◆ Texte à lire
________________________________________
L’ancien président de gauche Lula est arrivé en tête du premier tour de la présidentielle dimanche au Brésil, mais le président sortant Jair Bolsonaro a mieux résisté que prévu et un 2e tour aura lieu pour les départager.
Luiz Inacio Lula da Silva, icône de la gauche brésilienne, a remporté 47,97% des voix, devant le président sortant d’extrême droite, à 43,60%, a annoncé en soirée le Tribunal Supérieur électoral (TSE), sur la base du dépouillement de 97,69% des bureaux de vote.
Cette courte victoire est décevante pour Lula, auquel les sondages promettaient une large avance, voire même un triomphe dès le premier tour, qu’il souhaitait célébrer sur la grande avenue Paulista de Sao Paulo.
Il devra affronter son ennemi juré lors d’un 2e tour, prévu par la loi électorale le 30 octobre.
Le président Jair Bolsonaro a bien mieux résisté que prévu alors que les sondages le disaient traînant loin derrière Lula dans les intentions de vote (36% contre 50%).
Pour le dirigeant populiste, qui a échappé à une défaite humiliante au premier tour, ces quatre semaines peuvent être l’occasion de galvaniser ses troupes dans les rues et de trouver un nouvel élan.
________________________________________
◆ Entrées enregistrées
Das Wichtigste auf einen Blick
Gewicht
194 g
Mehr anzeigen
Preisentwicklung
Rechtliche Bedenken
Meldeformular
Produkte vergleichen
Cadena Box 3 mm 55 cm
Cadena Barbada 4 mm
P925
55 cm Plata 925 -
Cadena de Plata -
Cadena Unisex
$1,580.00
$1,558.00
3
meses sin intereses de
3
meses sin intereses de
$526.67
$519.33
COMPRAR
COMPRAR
________________________________________
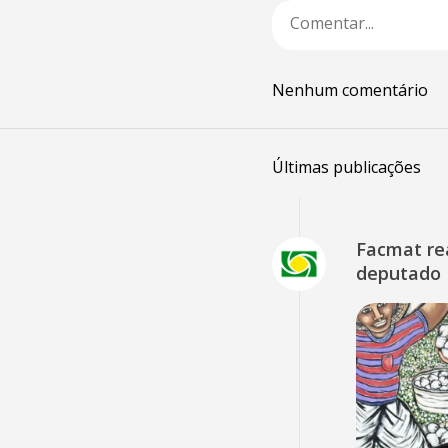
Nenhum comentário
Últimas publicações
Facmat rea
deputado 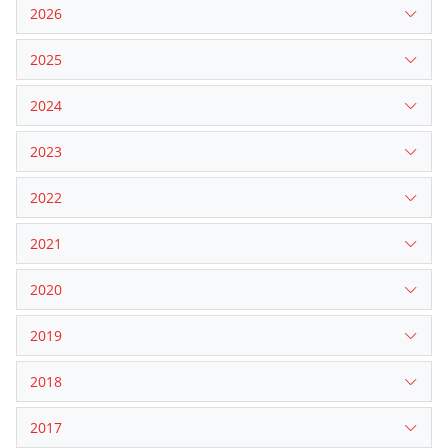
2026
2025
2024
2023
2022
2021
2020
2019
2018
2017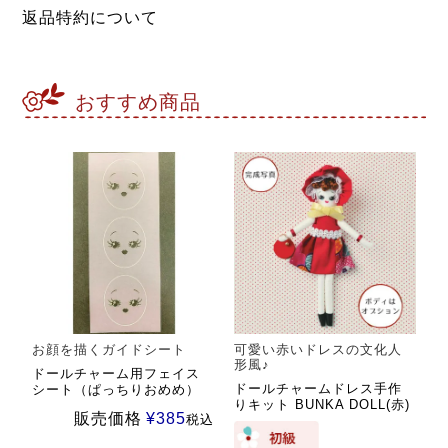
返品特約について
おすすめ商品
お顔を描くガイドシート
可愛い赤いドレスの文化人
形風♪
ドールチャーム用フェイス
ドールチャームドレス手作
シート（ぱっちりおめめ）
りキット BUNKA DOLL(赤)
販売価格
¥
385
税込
________________________________________
◆ Consignes
1. D'après le texte sur la présidentielle brésilienne, quel pourcentage des voix Lula a-t-il obtenu au premier tour ?
2. Veuillez recopier fidèlement le passage du texte sur la présidentielle brésilienne, en commençant à "Il devra affronter" et en terminant à "un nouvel élan.".
3. Résumez en une seule phrase le paragraphe du texte sur la présidentielle brésilienne qui commence par « Le président Jair Bolsonaro a bien mieux résisté », sans perdre ses faits principaux.
Ces données n'ont aucun lien avec le texte.

◆ Réponses numérotées
1. 47,97 % des voix.

2.
Il devra affronter son ennemi juré lors d’un 2e tour, prévu par la loi électorale le 30 octobre.
Le président Jair Bolsonaro a bien mieux résisté que prévu alors que les sondages le disaient traînant loin derrière Lula dans les intentions de vote (36% contre 50%).
Pour le dirigeant populiste, qui a échappé à une défaite humiliante au premier tour, ces quatre semaines peuvent être l’occasion de galvaniser ses troupes dans les rues et de trouver un nouvel élan.

3. Jair Bolsonaro a fait bien mieux que prévu, alors que les sondages le plaçaient loin derrière Lula dans les intentions de vote (36 % contre 50 %).